Minute by minute, I was falling in love with the beautiful lady bricklayer sitting next to me. After an hour, two, or perhaps three — on the one hand, it is impossible to say precisely, since, as is well known, love stops, or perhaps even cancels time (after all, in writing metaphorically that the dead light of a dirty neon had stopped the turning of the Earth, I had already taken note of this fact); on the other hand, I think that I had fallen in love after more or less an hour — after two hours, that heroine of socialist labor was reciprocating my feelings; after three, we began to search for some secluded place. Actually, we didn’t have to make any decisions. Our feverish bodies and our intoxicated souls knew perfectly well by themselves that the most discrete place would be next to the path to the stream. The corpse that had been lying there for weeks had dissolved entirely and been eaten by the earth. Zero visibility, grass as high as a wall. Trembling bodies flowed into the depths of their own depths. The sky darkened over the dark brown globe, a red star flew in our direction, I felt the shiver of cold. “We lost so much time,” I said in a low voice, since, in spite of all, a whisper seemed to me too sentimental, “we lost so much time. The entire traineeship has passed… Why didn’t you want to go on a date with us earlier?” “We were afraid,” she said, smothering a laugh, and she hugged me by the neck, and she began, panting and laughing, to whisper into my ear. As she whispered to me, I recalled the beginning of the story, the first sentence, and the first day of the traineeship. We were driving to the construction site on an open truck. A fantastic, still summery day was rising. They sat across from us in a strange sort of tension, not saying a word. It was the beginning of a spectral September. In the environs of the little Austro-Hungarian town in which we performed our Workers’ Traineeship, a Silesian vampire was prowling, and at first the four female bricklayer’s assistants looked upon us with fear. Supposedly, of our entire five-some, the one who most looked like a vampire was Wittenberg (1953–1979).

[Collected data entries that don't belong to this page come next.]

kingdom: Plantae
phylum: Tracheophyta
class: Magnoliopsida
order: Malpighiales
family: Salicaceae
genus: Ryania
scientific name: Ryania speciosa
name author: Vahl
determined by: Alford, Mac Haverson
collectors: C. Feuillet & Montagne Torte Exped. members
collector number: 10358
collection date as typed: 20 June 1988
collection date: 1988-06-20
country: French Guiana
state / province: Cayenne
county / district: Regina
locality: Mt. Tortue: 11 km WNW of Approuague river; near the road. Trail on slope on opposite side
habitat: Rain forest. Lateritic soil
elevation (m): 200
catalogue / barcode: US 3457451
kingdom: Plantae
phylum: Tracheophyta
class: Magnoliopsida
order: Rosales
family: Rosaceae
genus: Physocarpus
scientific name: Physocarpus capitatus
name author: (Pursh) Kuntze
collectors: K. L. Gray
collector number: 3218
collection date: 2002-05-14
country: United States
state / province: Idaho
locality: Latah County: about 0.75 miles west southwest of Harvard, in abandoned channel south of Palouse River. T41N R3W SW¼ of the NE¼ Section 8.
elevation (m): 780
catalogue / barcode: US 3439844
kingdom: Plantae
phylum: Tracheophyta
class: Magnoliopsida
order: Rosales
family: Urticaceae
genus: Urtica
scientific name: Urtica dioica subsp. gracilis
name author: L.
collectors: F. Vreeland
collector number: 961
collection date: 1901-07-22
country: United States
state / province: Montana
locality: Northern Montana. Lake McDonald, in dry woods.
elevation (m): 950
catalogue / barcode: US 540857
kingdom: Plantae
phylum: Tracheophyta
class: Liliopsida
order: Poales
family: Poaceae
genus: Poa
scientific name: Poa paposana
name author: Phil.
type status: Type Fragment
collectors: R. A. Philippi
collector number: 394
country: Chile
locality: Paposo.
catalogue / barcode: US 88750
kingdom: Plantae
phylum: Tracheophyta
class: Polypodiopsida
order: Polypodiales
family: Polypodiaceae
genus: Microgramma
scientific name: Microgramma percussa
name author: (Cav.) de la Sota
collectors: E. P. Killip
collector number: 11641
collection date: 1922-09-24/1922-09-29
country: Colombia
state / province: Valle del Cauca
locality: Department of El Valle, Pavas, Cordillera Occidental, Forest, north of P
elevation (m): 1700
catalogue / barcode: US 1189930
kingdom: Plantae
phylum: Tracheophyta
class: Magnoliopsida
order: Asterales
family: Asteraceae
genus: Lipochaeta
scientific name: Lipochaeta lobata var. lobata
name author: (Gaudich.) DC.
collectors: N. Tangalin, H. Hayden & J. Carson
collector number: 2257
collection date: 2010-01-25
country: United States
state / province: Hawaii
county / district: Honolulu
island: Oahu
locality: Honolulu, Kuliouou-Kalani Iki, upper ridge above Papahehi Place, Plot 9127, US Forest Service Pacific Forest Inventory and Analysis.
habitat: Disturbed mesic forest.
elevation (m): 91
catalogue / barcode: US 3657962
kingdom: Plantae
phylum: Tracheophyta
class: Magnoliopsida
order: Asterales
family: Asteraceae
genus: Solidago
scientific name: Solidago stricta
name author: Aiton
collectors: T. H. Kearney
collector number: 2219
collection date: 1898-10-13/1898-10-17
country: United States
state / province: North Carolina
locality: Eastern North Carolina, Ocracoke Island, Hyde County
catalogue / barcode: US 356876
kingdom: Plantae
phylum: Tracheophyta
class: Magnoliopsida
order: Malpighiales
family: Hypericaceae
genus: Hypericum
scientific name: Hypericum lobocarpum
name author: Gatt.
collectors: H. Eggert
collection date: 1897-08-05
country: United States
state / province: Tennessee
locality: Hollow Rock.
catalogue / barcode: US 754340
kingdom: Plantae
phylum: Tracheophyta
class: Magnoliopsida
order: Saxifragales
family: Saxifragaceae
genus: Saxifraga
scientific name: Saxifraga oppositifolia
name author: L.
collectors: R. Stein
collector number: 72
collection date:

The Double of Tolstoy’s Son-in-Law
I
When, in the autumn of 2002, I came upon a reproduction in the newspaper of an old photograph showing Lev Tolstoy playing chess, I had the feeling that something just wasn’t right. It is easy to say now that the icy shaft of a mystery had run through me, or that the goddess of incomprehensible coincidences had placed a significant kiss upon my brow, or that the sulfurous wings of the angel of darkness had brushed me — or something like that. Today it is easy, exceedingly easy, and, given my stylistic impulses, shockingly easy to say so. But at that time, none of these far reaching metaphors came to my mind. Every sepia-toned millimeter was exceedingly intense, but intensity is too little for a mystery.